The Medusa Touch (1978)
Runtime: 105 minutes
Directed by: Jack Gold
Starring: Richard Burton, Lino Ventura, Lee Remick, Harry Andrews, Alan Badel
From: ITC Entertainment
You may have never heard of this before; I say that it is worth seeing, and I explain why:
I sometimes mention how I am inspired to watch something due to discussion on a messageboard; well, this time it was someone making a query this movie which was the impetus behind me finally seeing this in full. A few years ago, I only saw a small amount when it aired late one night on Turner Classic Movies.
The plot: John Morlar (Richard Burton) is a novelist who is brutally beaten in his apartment and is barely hanging on to life. Lino Ventura is the detective investigating this and Lee Remick plays a psychiatrist. Via flashbacks you discover that Morlar is quite the character; he is a misanthrope, a sarcastic, arrogant haughty man who speaks ornately (this book is based on a novel so no surprise that a writer would write a writer like this) and he has some hilarious lines. Morlar believes that disaster follows him wherever he goes, but it's not just bad luck—he states that he has telekinesis. The movie spends a lot of time being ambiguous on whether this claim is true or not so I won't reveal the truth.
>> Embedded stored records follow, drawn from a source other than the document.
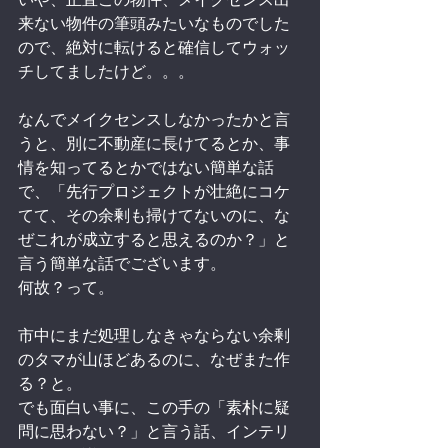
来ない物件の筆頭みたいなものでした
ので、絶対に転けると確信してウォッ
チしてましたけど。。。
なんでメイクセンスしなかったかと言
うと、別に不動産に長けてるとか、事
情を知ってるとかではない簡単な話
で、「先行プロジェクトが壮絶にコケ
てて、その余剰も掃けてないのに、な
ぜこれが成立すると思えるのか？」と
言う簡単な話でございます。
何故？って。
市中にまだ処理しなきゃならない余剰
のタマが山ほどあるのに、なぜまた作
る？と。
でも面白い事に、この手の「素朴に疑
問に思わない？」と言う話、インテリ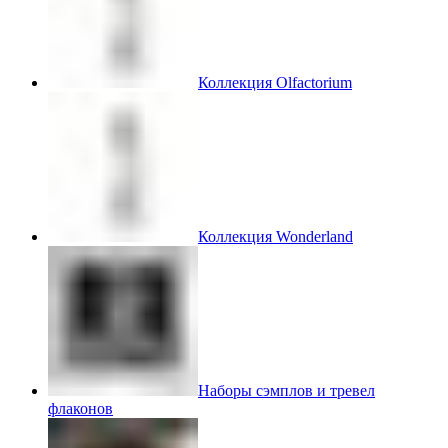
Коллекция Olfactorium
Коллекция Wonderland
Наборы сэмплов и тревел
флаконов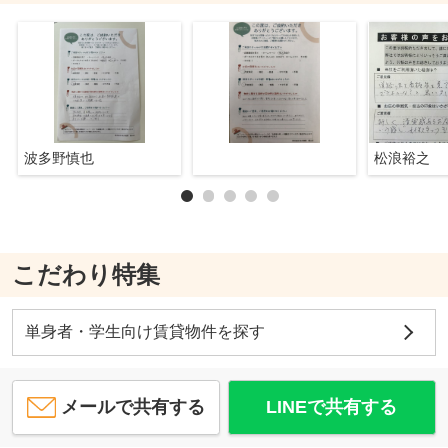
波多野慎也
松浪裕之
こだわり特集
単身者・学生向け賃貸物件を探す
メールで共有する
LINEで共有する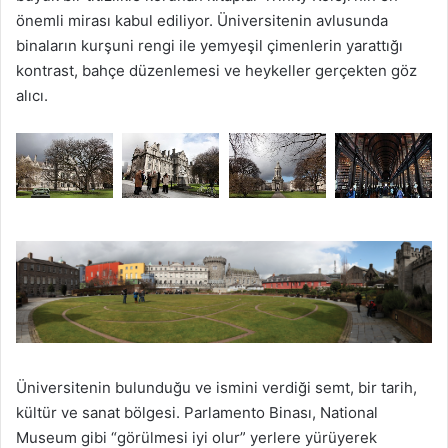
önemli mirası kabul ediliyor. Üniversitenin avlusunda
binaların kurşuni rengi ile yemyeşil çimenlerin yarattığı
kontrast, bahçe düzenlemesi ve heykeller gerçekten göz
alıcı.
Üniversitenin bulunduğu ve ismini verdiği semt, bir tarih,
kültür ve sanat bölgesi. Parlamento Binası, National
Museum gibi “görülmesi iyi olur” yerlere yürüyerek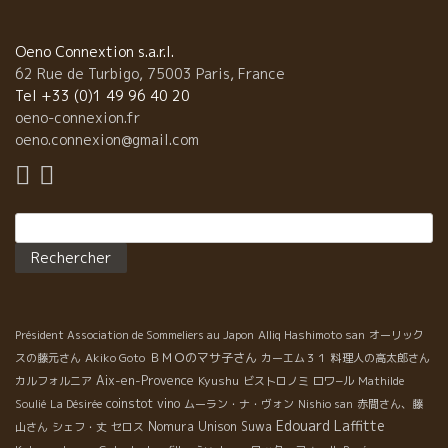
し）。 エレガントでフレッシュな果実味と白コショウのようなス
パイス。 まるでフランス・ロワール地方の爽やかなピノ・ドニス
を思い浮かばせる風味がとても特徴的。 ミネラルと旨みは相変わ
Oeno Connextion s.a.r.l.
らず抜群。 . これは、もう絶品です。 まだ、パリ、フランスでも
62 Rue de Turbigo, 75003 Paris, France
買えません。 そんなワインが近日中に日本に入ります。自然派ワ
Tel +33 (0)1 49 96 40 20
インの宝庫！JAPONで是非、楽しんでください！！ ５、６本目
oeno-connexion.fr
は、流石に違うものを飲った。 イタリア人のロマンな男、Partida
oeno.connexion@gmail.com
Creusパルティーダ・クレウス醸造のMassimoマシモさんがスペ
インで造っているワイン 「ＳＭ」。 ＳＭの意味は、サゾ・マゾで
はありません。カタロニアの土着葡萄Sumollスモール品種の意。
Rechercher :
６本目はJunさんの選択でイタリアワインVodopivecを開けた。ど
ちらもスート体に入っていく美味しいワインだった。
Président Association de Sommeliers au Japon
Alliq Hashimoto san
オーリック
ＢＭＯのマサ子さん
スの藤元さん
Akiko Goto
カーエム３１
料理人の高太郎さん
Aix-en-Provence
Kyushu
カルフォルニア
ビストロノミ
ロワ−ル
Mathilde
coinstot vino
Soulié
La Désirée
ムーラン・ナ・ヴォン
Nishio san
赤間さん、藤
Edouard Laffitte
Nomura Unison Suwa
山さん
シェフ・丈
セロス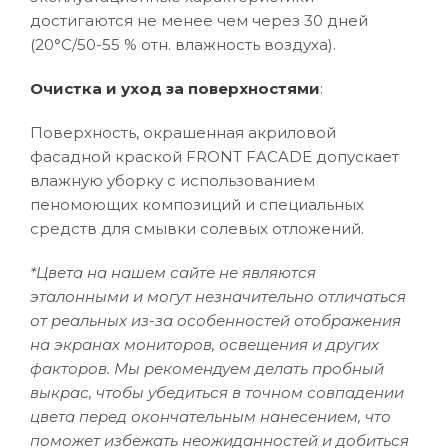
достигаются не менее чем через 30 дней
(20°C/50-55 % отн. влажность воздуха).
Очистка и уход за поверхностями
:
Поверхность, окрашенная акриловой
фасадной краской FRONT FACADE допускает
влажную уборку с использованием
пеномоющих композиций и специальных
средств для смывки солевых отложений.
*Цвета на нашем сайте не являются
эталонными и могут незначительно отличаться
от реальных из-за особенностей отображения
на экранах мониторов, освещения и других
факторов. Мы рекомендуем делать пробный
выкрас, чтобы убедиться в точном совпадении
цвета перед окончательным нанесением, что
поможет избежать неожиданностей и добиться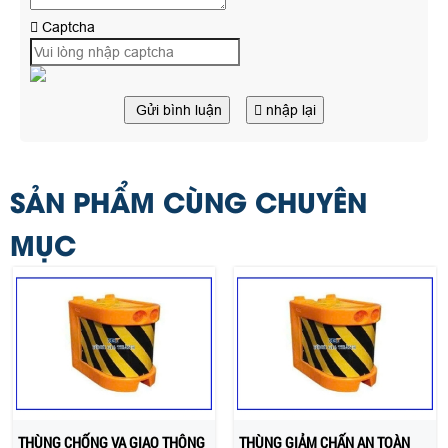
Captcha
Gửi bình luận
nhập lại
SẢN PHẨM CÙNG CHUYÊN
MỤC
THÙNG CHỐNG VA GIAO THÔNG
THÙNG GIẢM CHẤN AN TOÀN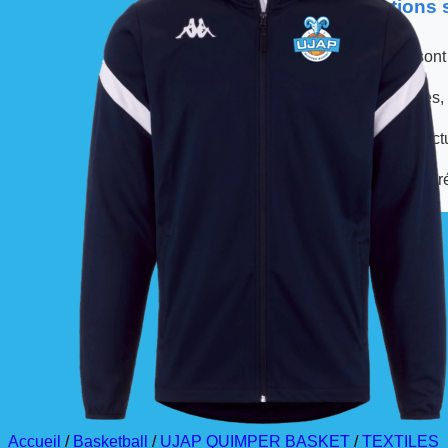
📦 Informations
Les commandes sont
À partir de ces dates,
La livraison est effec
La commande est à r
Accueil
/
Basketball
/
UJAP QUIMPER BASKET
/
TEXTILES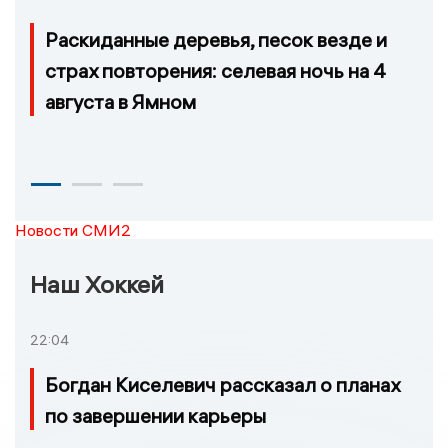
Раскиданные деревья, песок везде и
страх повторения: селевая ночь на 4
августа в Ямном
Новости СМИ2
Наш Хоккей
22:04
Богдан Киселевич рассказал о планах
по завершении карьеры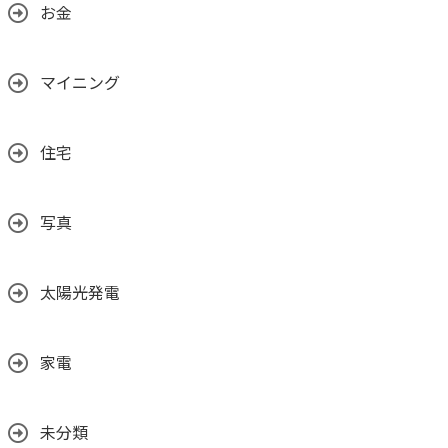
お金
マイニング
住宅
写真
太陽光発電
家電
未分類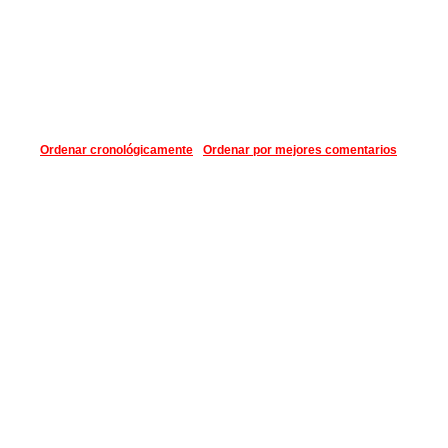
Ordenar cronológicamente
Ordenar por mejores comentarios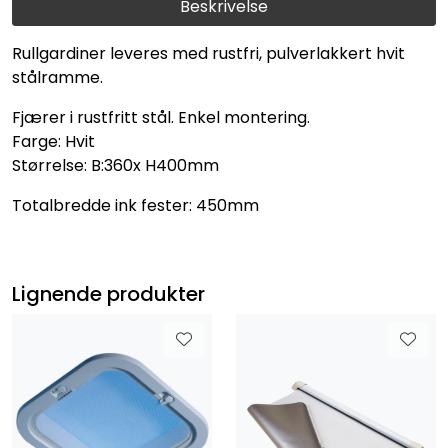
Beskrivelse
Rullgardiner leveres med rustfri, pulverlakkert hvit
stålramme.
Fjærer i rustfritt stål. Enkel montering.
Farge: Hvit
Størrelse: B:360x H400mm
Totalbredde ink fester: 450mm
Lignende produkter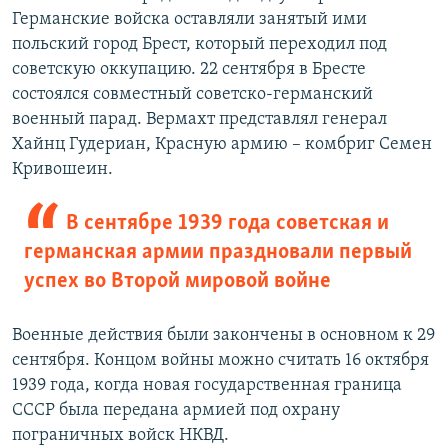
Германские войска оставляли занятый ими
польский город Брест, который переходил под
советскую оккупацию. 22 сентября в Бресте
состоялся совместный советско-германский
военный парад. Вермахт представлял генерал
Хайнц Гудериан, Красную армию – комбриг Семен
Кривошеин.
В сентябре 1939 года советская и
германская армии праздновали первый
успех во Второй мировой войне
Военные действия были закончены в основном к 29
сентября. Концом войны можно считать 16 октября
1939 года, когда новая государственная граница
СССР была передана армией под охрану
пограничных войск НКВД.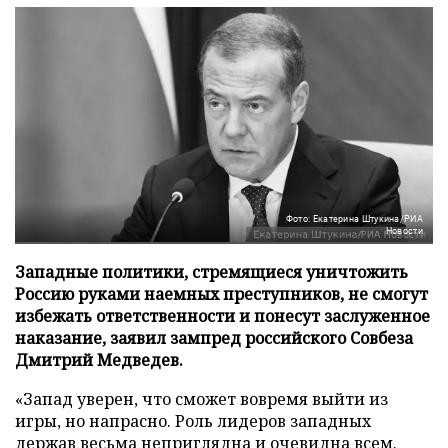
Фото: Екатерина Штукина/РИА
Новости
Западные политики, стремящиеся уничтожить
Россию руками наемных преступников, не смогут
избежать ответственности и понесут заслуженное
наказание, заявил зампред российского Совбеза
Дмитрий Медведев.
«Запад уверен, что сможет вовремя выйти из
игры, но напрасно. Роль лидеров западных
держав весьма неприглядна и очевидна всем.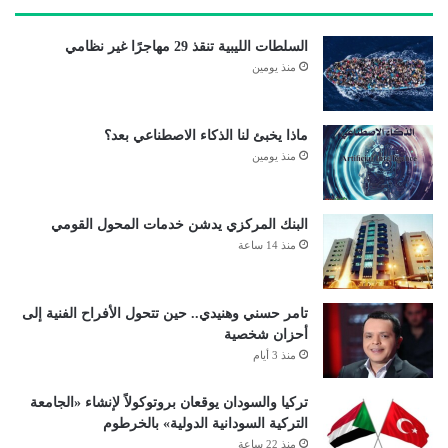
السلطات الليبية تنقذ 29 مهاجرًا غير نظامي
منذ يومين
ماذا يخبئ لنا الذكاء الاصطناعي بعد؟
منذ يومين
البنك المركزي يدشن خدمات المحول القومي
منذ 14 ساعة
تامر حسني وهنيدي.. حين تتحول الأفراح الفنية إلى
أحزان شخصية
منذ 3 أيام
تركيا والسودان يوقعان بروتوكولاً لإنشاء «الجامعة
التركية السودانية الدولية» بالخرطوم
منذ 22 ساعة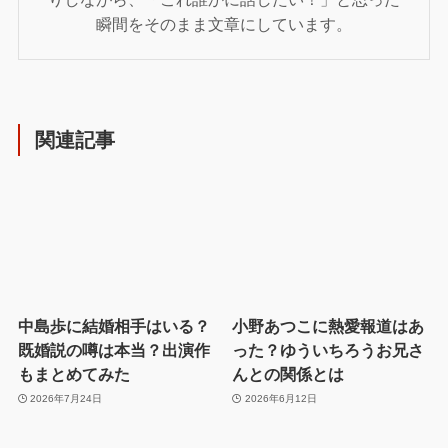
瞬間をそのまま文章にしています。
関連記事
中島歩に結婚相手はいる？
小野あつこに熱愛報道はあ
既婚説の噂は本当？出演作
った？ゆういちろうお兄さ
もまとめてみた
んとの関係とは
2026年7月24日
2026年6月12日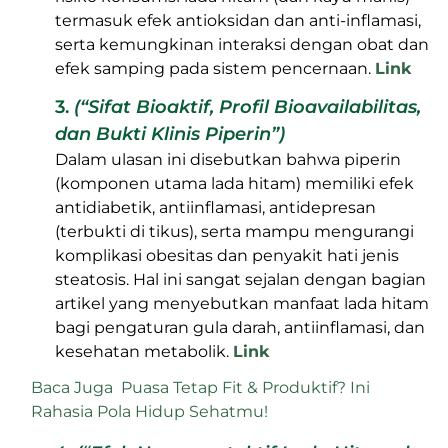
termasuk efek antioksidan dan anti-inflamasi,
serta kemungkinan interaksi dengan obat dan
efek samping pada sistem pencernaan.
Link
3.
(“Sifat Bioaktif, Profil Bioavailabilitas,
dan Bukti Klinis Piperin”)
Dalam ulasan ini disebutkan bahwa piperin
(komponen utama lada hitam) memiliki efek
antidiabetik, antiinflamasi, antidepresan
(terbukti di tikus), serta mampu mengurangi
komplikasi obesitas dan penyakit hati jenis
steatosis. Hal ini sangat sejalan dengan bagian
artikel yang menyebutkan manfaat lada hitam
bagi pengaturan gula darah, antiinflamasi, dan
kesehatan metabolik.
Link
Baca Juga
Puasa Tetap Fit & Produktif? Ini
Rahasia Pola Hidup Sehatmu!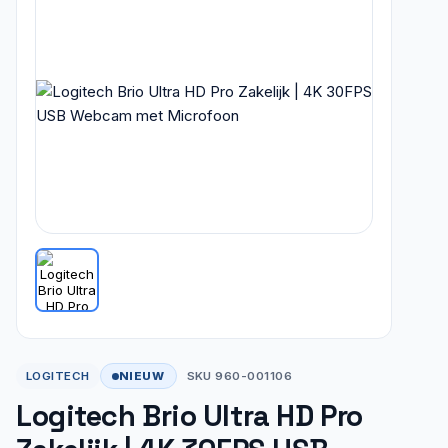
NIEUW
LOGITECH
SKU 960-001106
Logitech Brio Ultra HD Pro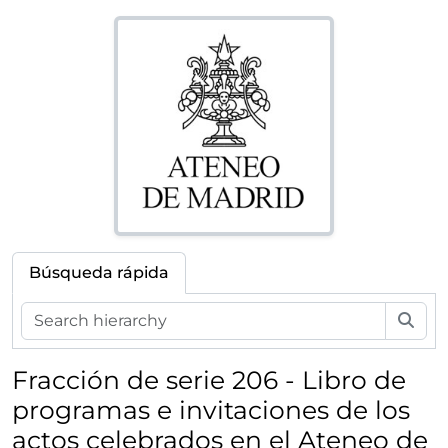
Búsqueda rápida
Bús
[Fondo] AM - Fondo Ateneo de Madrid 1835-
Fracción de serie 206 - Libro de
[Subfondo] ANT - Documentación anterior a la intervención del Ateneo de Madrid por la Delegación Provincial de Educación Nacional, órgano perteneciente a Falange
programas e invitaciones de los
[Primera división de fondo] ADMINISTRACIÓN - Gestión administrativa del Ateneo de Madrid
actos celebrados en el Ateneo de
[Subfondo] BIBLIOTECA - Biblioteca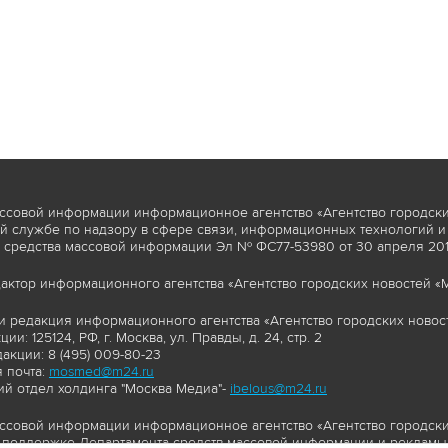
ссовой информации информационное агентство «Агентство городски
 службе по надзору в сфере связи, информационных технологий и
 средства массовой информации Эл № ФС77-53980 от 30 апреля 2013
актор информационного агентства «Агентство городских новостей «М
и редакция информационного агентства «Агентство городских новост
ии: 125124, РФ, г. Москва, ул. Правды, д. 24, стр. 2
акции: 8 (495) 009-80-23
 почта:
mosmed@m24.ru
й отдел холдинга "Москва Медиа"-
ibelous@m24.ru
ссовой информации информационное агентство «Агентство городски
поддержке Департамента средств массовой информации и рекламы 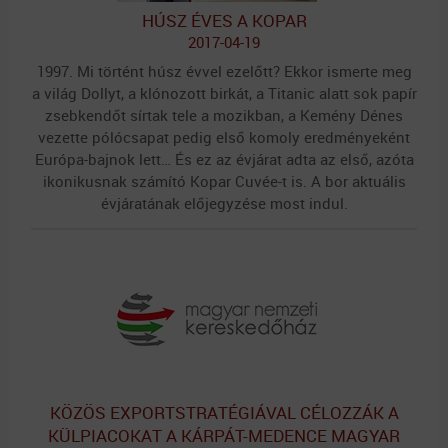
HÚSZ ÉVES A KOPAR
2017-04-19
1997. Mi történt húsz évvel ezelőtt? Ekkor ismerte meg
a világ Dollyt, a klónozott birkát, a Titanic alatt sok papír
zsebkendőt sírtak tele a mozikban, a Kemény Dénes
vezette pólócsapat pedig első komoly eredményeként
Európa-bajnok lett… És ez az évjárat adta az első, azóta
ikonikusnak számító Kopar Cuvée-t is. A bor aktuális
évjáratának előjegyzése most indul.
KÖZÖS EXPORTSTRATÉGIÁVAL CÉLOZZÁK A
KÜLPIACOKAT A KÁRPÁT-MEDENCE MAGYAR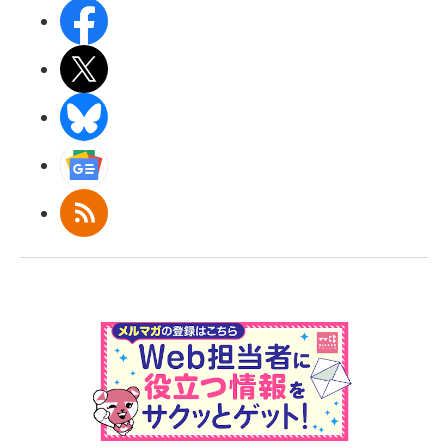
Facebook
X(エックス)
BlueSky
Googleニュース
RSS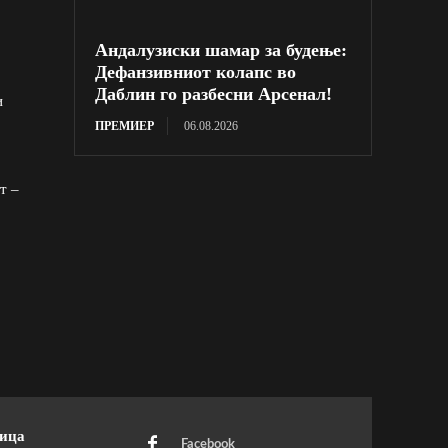
Андалузиски шамар за будење:
Дефанзивниот колапс во
Даблин го разбесни Арсенал!
и
ПРЕМИЕР
06.08.2026
т –
ница
Facebook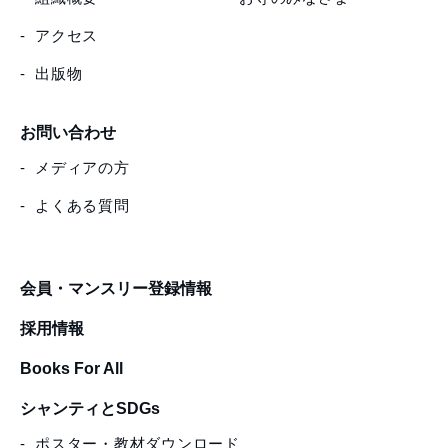
アクセス
出版物
お問い合わせ
メディアの方
よくある質問
会員・マンスリー登録情報
採用情報
Books For All
シャンティとSDGs
ポスター・教材ダウンロード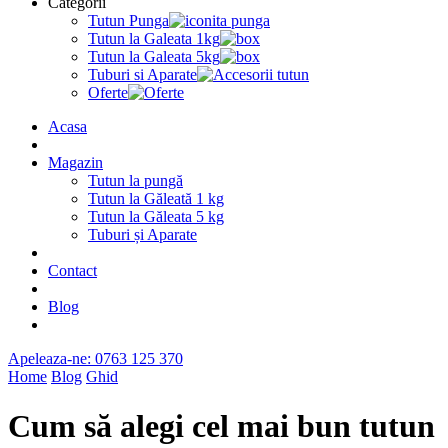
Categorii
Tutun Punga
Tutun la Galeata 1kg
Tutun la Galeata 5kg
Tuburi si Aparate
Oferte
Acasa
Magazin
Tutun la pungă
Tutun la Găleată 1 kg
Tutun la Găleata 5 kg
Tuburi și Aparate
Contact
Blog
Apeleaza-ne: 0763 125 370
Home
Blog
Ghid
Cum să alegi cel mai bun tutun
I could nitpick various aspects of the film but that'd be petty and besides, I found it to be pretty good. Ventura and Remick do a swell job yet it is Burton who is the most memorable. He is unfortunately better known for his quite public love life and equally public issues with alcohol rather than his prodigious talent as an actor. He did not sleepwalk through this role or just take it for a paycheck. He did quite well with such a role and delivered the flowery dialogue with no issue at all. Plus, at times his stare was creepy as hell.
There are definitely some frightening moments and the practical effects used there were effective. If you are a Burton fan, for sure you should track this down. The person who made the query about the movie, he will be getting the Blu-ray in a few days. I hope it was a worthy purchase for him.